The first answer is usually the one wearing a disguise.
This matters because sellers often jump from complaint to solution too quickly. A customer says “late delivery”, so the business promises faster delivery. A customer says “bad quality”, so the business changes suppliers. A customer says “wrong item”, so the business blames the picker. Sometimes those actions are correct. Often they are expensive guesses wearing business shoes.
5 Whys slows the panic down.
Three familiar places the same mistake hides
Let us keep it practical with three familiar marketplace problems.
A customer says, “My order arrived damaged.” The easy answer is, “The courier was rough.” Maybe. But if you stop there, the courier becomes the villain, the refund becomes the band-aid, and the next parcel goes out wearing the same weak protection and a brave little prayer.
Ask why.
Why did the order arrive damaged? Because the box was crushed in transit.
Why did a crushed box damage the item? Because the product had no internal protection.
Why was there no internal protection? Because the packaging step focused on presentation, not handling.
Why did we design packaging for presentation only? Because we tested how it looked, not how it travelled.
Now the cause is clearer. The issue is not only courier behaviour. It is packaging design that did not account for the route the product actually takes. The improvement is no longer “shout at the courier louder.” The improvement is “test the packaging before the customer does it for us.”

GIVEN DATA:

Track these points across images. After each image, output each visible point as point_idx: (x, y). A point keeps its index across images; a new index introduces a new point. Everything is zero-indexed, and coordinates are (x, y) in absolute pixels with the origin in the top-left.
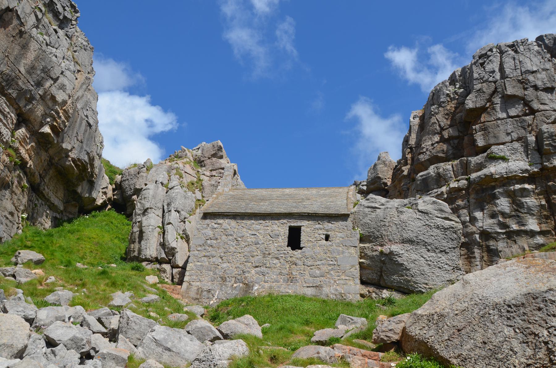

WHAT THIS TASK INVOLVES: Can you reproduce the 5 Whys text word for word, from "Why did the" up to and including "how it travelled."?

ANSWER TO THIS PROBLEM:
Why did the order arrive damaged? Because the box was crushed in transit.
Why did a crushed box damage the item? Because the product had no internal protection.
Why was there no internal protection? Because the packaging step focused on presentation, not handling.
Why did we design packaging for presentation only? Because we tested how it looked, not how it travelled.